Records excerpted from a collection
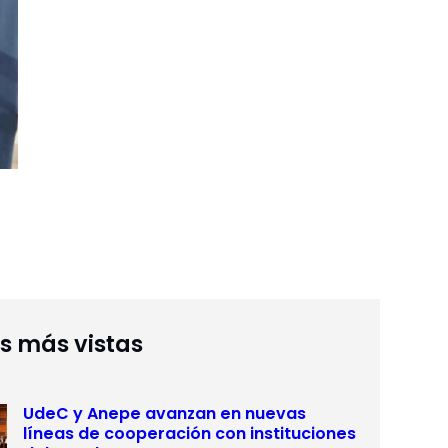
as más vistas
UdeC y Anepe avanzan en nuevas
líneas de cooperación con instituciones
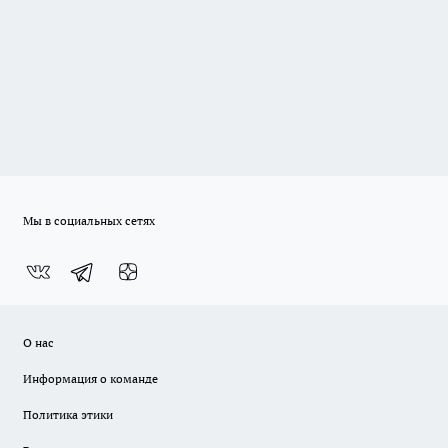
Мы в социальных сетях
О нас
Информация о команде
Политика этики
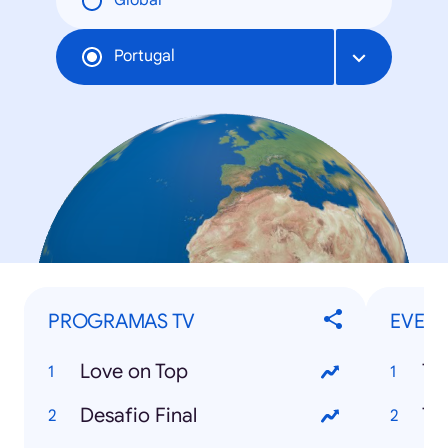
Global
Portugal
PROGRAMAS TV
EVENT
Love on Top
Desafio Final
To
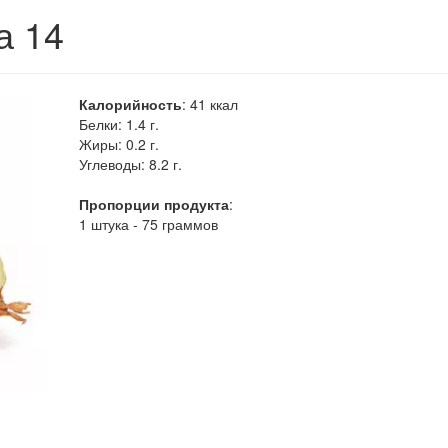
а 14
Калорийность
:
41
ккал
Белки:
1.4 г.
Жиры:
0.2 г.
Углеводы:
8.2 г.
Пропорции продукта
:
1 штука - 75 граммов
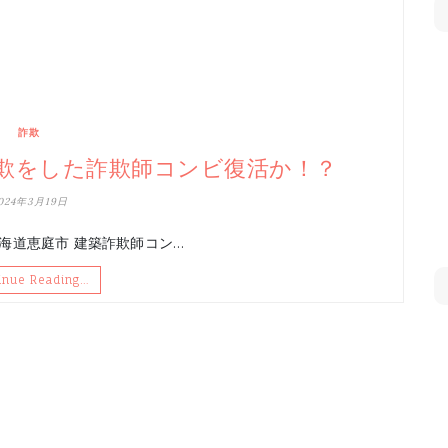
詐欺
欺をした詐欺師コンビ復活か！？
024年3月19日
北海道恵庭市 建築詐欺師コン…
inue Reading…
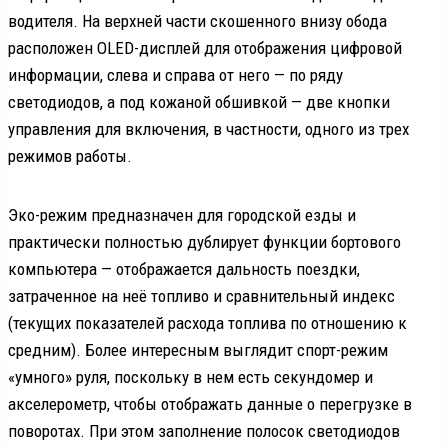
водителя. На верхней части скошенного внизу обода
расположен OLED-дисплей для отображения цифровой
информации, слева и справа от него — по ряду
светодиодов, а под кожаной обшивкой — две кнопки
управления для включения, в частности, одного из трех
режимов работы.
Эко-режим предназначен для городской езды и
практически полностью дублирует функции бортового
компьютера — отображается дальность поездки,
затраченное на неё топливо и сравнительный индекс
(текущих показателей расхода топлива по отношению к
средним). Более интересным выглядит спорт-режим
«умного» руля, поскольку в нем есть секундомер и
акселерометр, чтобы отображать данные о перегрузке в
поворотах. При этом заполнение полосок светодиодов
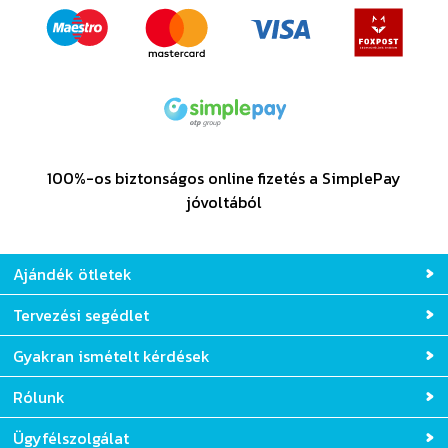
100%-os biztonságos online fizetés a SimplePay
jóvoltából
Ajándék ötletek
Tervezési segédlet
Gyakran ismételt kérdések
Rólunk
Ügyfélszolgálat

→ WHAT YOU HAVE TO DO:
Looking at the data above, count the lines that contain the string "светодиодов" and give only the count.

→ ANSWER TO THIS TASK:
2